Hixson Eric D, Davis Steve, Morris Sarah, Harrison A Marc
From the Quality Institute, Cleveland Clinic Health System, Cleveland, OH, USA.
Pediatr Crit Care Med. 2005 Sep;6(5):523-30. doi: 10.1097/01.pcc.0000165564.01639.cb.
To assess what independent influence, if any, weekend or evening admission to a pediatric intensive care unit (PICU) staffed 24 hrs/day, 7 days/wk by in-house, board-certified pediatric intensivists might have on mortality.
A retrospective study of 5,968 consecutive admissions to the PICU from August 1996 to December 2003 for patients aged 0 days to 21 yrs.
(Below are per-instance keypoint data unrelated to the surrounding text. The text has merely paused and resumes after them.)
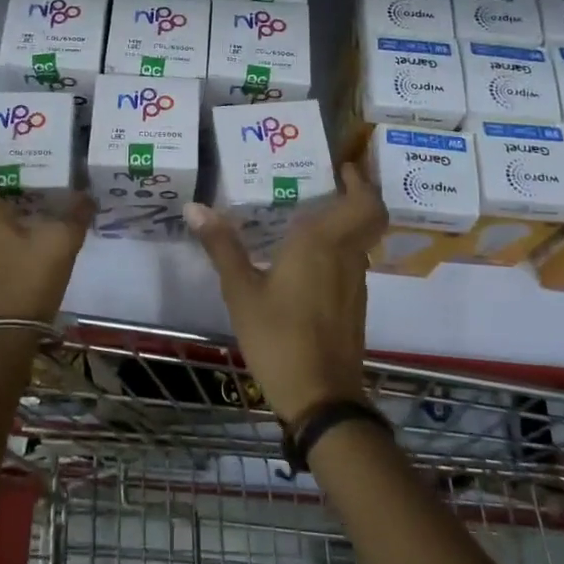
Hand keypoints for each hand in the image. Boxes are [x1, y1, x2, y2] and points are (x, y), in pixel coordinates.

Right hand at [184, 163, 386, 426]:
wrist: (321, 397)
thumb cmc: (278, 337)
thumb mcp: (241, 291)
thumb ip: (222, 247)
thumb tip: (195, 207)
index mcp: (323, 243)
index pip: (364, 202)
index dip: (361, 181)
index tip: (343, 166)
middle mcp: (347, 256)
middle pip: (368, 217)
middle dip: (355, 196)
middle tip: (325, 182)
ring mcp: (355, 284)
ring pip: (358, 241)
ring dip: (342, 223)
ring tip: (303, 215)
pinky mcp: (353, 306)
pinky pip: (349, 263)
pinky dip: (336, 250)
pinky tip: (303, 261)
A single, 14-bed, multidisciplinary PICU at an academic medical center.
Standardized mortality ratios of observed-to-predicted mortality were derived with their corresponding p values. Multivariate logistic regression was used to test the independent effect of weekend admission, weekend discharge/death, and evening PICU admission on mortality for the entire sample and, separately, for only emergency admissions, controlling for other significant predictor variables or interaction terms.
Overall, crude mortality was significantly higher on the weekend (weekday, 2.2%; weekend, 5.0% [p = .0000]) and in the evening (day, 2.1%; evening, 3.8% [p = .0004]). Assessing the entire sample using multivariate logistic regression, neither weekend admission (p = .146), weekend discharge/death (p = .348), nor evening PICU admission (p = .711) showed a significant relationship with mortality controlling for other significant factors. Limiting the scope to the emergency admissions subset, neither weekend admission (p = .135), weekend discharge/death (p = .278), nor evening PICU admission (p = .867) were significant predictors of mortality. Weekend and evening admissions differed in important ways from weekday and daytime admissions, making simple comparisons of crude mortality rates inappropriate. Weekend and evening admissions were more likely to be emergency, nonoperative patients; have a lower Pediatric Risk of Mortality III score but have a higher overall predicted mortality risk; and differ in the distributions of patients by primary diagnosis.
Using multivariate logistic regression to control for important clinical differences, neither weekend admission, weekend discharge/death, nor evening admission had a significant independent effect on mortality risk in the entire sample or for the emergency patient subset. Our findings are consistent with previous work demonstrating the benefit of intensive care units staffed 24 hrs/day, 7-days/wk by in-house, board-certified intensivists.
评估在每周7天、每天24小时均有在职的、获得委员会认证的儿科重症监护医师的儿科重症监护病房(PICU)中,周末或夜间入院对死亡率是否有独立影响(若有影响的话)。
对1996年8月至2003年12月期间连续入住该PICU的5968例年龄从0天至21岁的患者进行回顾性研究。
一所学术医疗中心的一间拥有14张床位的多学科PICU。
计算观察到的死亡率与预测死亡率的标准化死亡率及其相应的p值。采用多因素逻辑回归分析,以检验周末入院、周末出院/死亡及夜间PICU入院对整个样本死亡率的独立影响,对于急诊入院患者则单独进行分析,并对其他显著的预测变量或交互项进行控制。
总体而言,周末的粗死亡率显著更高(工作日为2.2%,周末为5.0% [p = .0000]),夜间也更高(白天为2.1%,夜间为3.8% [p = .0004])。使用多因素逻辑回归分析整个样本,在控制其他显著因素后,周末入院(p = .146)、周末出院/死亡(p = .348)及夜间PICU入院(p = .711)与死亡率均无显著关联。将范围限定为急诊入院患者子集,周末入院(p = .135)、周末出院/死亡(p = .278)及夜间PICU入院(p = .867)均不是死亡率的显著预测因素。周末和夜间入院在重要方面与工作日和白天入院不同,因此简单比较粗死亡率并不合适。周末和夜间入院的患者更可能是急诊、非手术患者;儿科死亡率风险Ⅲ评分较低,但总体预测死亡风险较高;且按主要诊断分类的患者分布也有所不同。
通过多因素逻辑回归分析控制重要的临床差异后,周末入院(p = .146)、周末出院/死亡(p = .348)及夜间入院对整个样本或急诊患者子集的死亡风险均无显著独立影响。我们的研究结果与之前的研究一致,这些研究表明每周7天、每天24小时均有在职的、获得委员会认证的重症监护医师的重症监护病房具有优势。